Man oh man, there were so many other great moments on this trip (like the awesomely awkward time my brother laughed hysterically for the better part of an hour-long massage because he's so ticklish, and then said to his masseuse,"Do you know kung fu? Because your hands are really strong. It's kind of scary."). However, I realize this post is already waaay too long, so I'll just end it by saying, "Come back soon, mom and Jon! We loved having you here!" (Plus, we're already starting to run a little low on brownie brittle.)

Thursday, June 5, 2014

Adventures in Jinan

This past week, Curtis and I were invited by our friends, Jerrod and Rachael, to join them for a day trip to Jinan. We had never heard of Jinan, but we happily agreed to go... because everyone knows that if you say "no" to a day trip, there's a good chance that all you'll end up doing instead is watch an entire season of Cake Boss on Netflix.

So I've heard.

Turns out that Jinan is the capital of Shandong province, and is located about 250 miles south of Beijing. Apparently it is known throughout China as the "City of Springs." It has several beautiful parks filled with weeping willows that are built around lakes fed by natural spring water.
Lots of prettiness.

While we did spend the majority of our day wandering through these lovely parks and basking in all that nature-y goodness that we don't get a whole lot of in Beijing, there are other things that I will remember much more clearly from this day of adventure.

Here they are for your perusal:

1) Jerrod ordered this plate of silkworms for lunch.
Silkworms are the pupae of moths and not actually worms. Knowing this does not make it any less horrifying.

2) Curiosity trumped disgust, and I ate half of a silkworm. (Handy tip: If you ever decide to eat only half a silkworm, never ever look inside to see what's in the other half.)
Here is Curtis looking on lovingly as I eat my first silkworm. This is pretty much one of my favorite photos of all time.

4) An hour after eating the silkworms, Jerrod grew red welts all over his face and neck.
This is not Jerrod. This is Will Smith in the movie Hitch. But this maybe COULD HAVE been Jerrod if we didn't run into a pharmacy so he could get some Chinese meds to get his face under control.

5) This building:
Located in the city center, we couldn't help but notice that whoever built this enormous structure was clearly making up for something.

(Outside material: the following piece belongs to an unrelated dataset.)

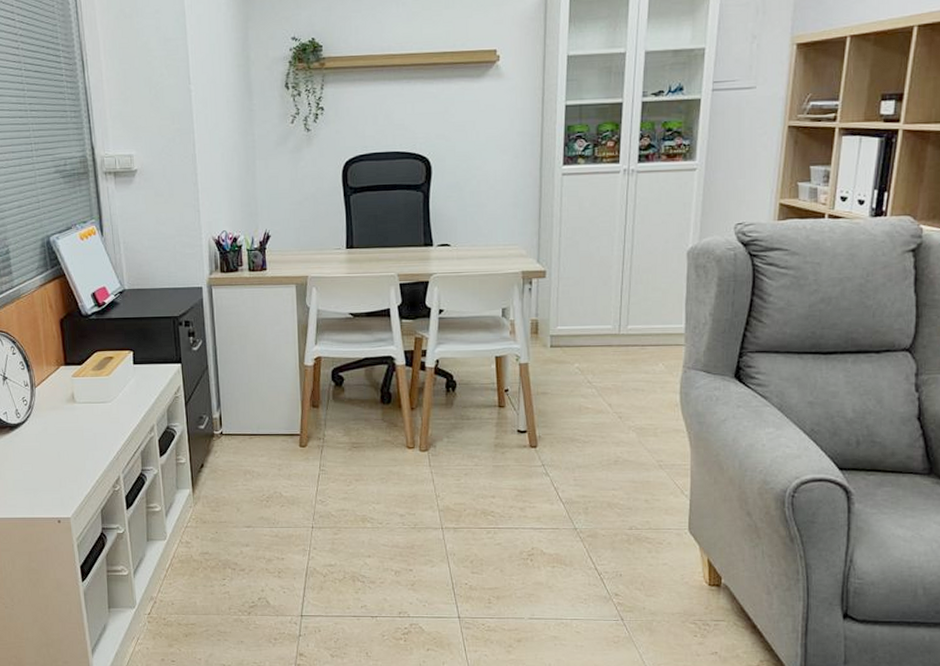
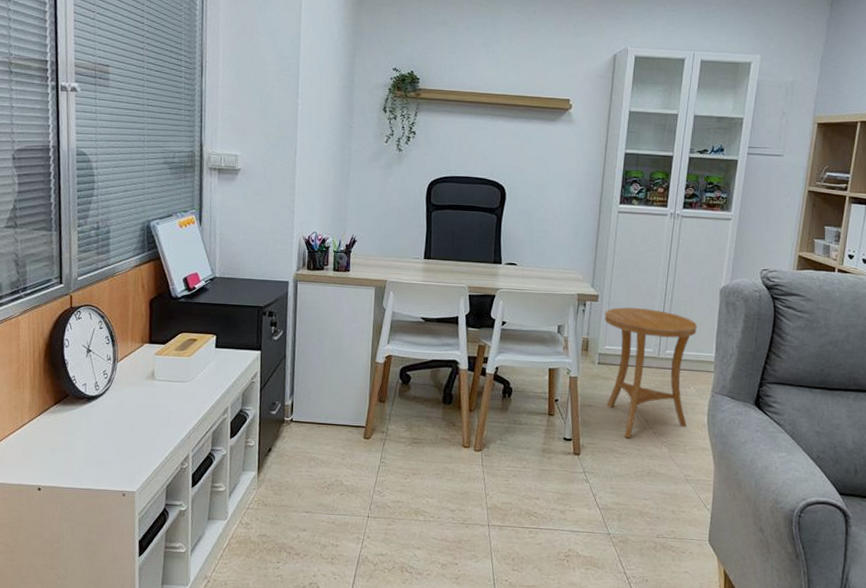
side table: none [554,281,663,425] -> present [604,307,698,438]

6) What would Sylvester Stallone look like as a giant Buddha?
Obviously, that's what the makers of this Buddha wanted to know. At one time, Jinan was the historical center of Buddhist culture for the whole province, so there are lots of Buddhas everywhere. This here is the only one we saw that resembled Sly.

7) Riding home in style after our eventful day.
They ran out of the cheap seats on the train home, so we ended up doing the 2-hour ride in first class, which was AMAZING. If you're ever wondering if you are in first class, just ask yourself these questions: 1) Am I wearing brand new house slippers that were just now given to me? 2) Could I comfortably get into a fetal position if I wanted to? 3) Are there free snacks? If you answered "YES!" to these questions, then CONGRATULATIONS! You are officially livin' it up, China-style.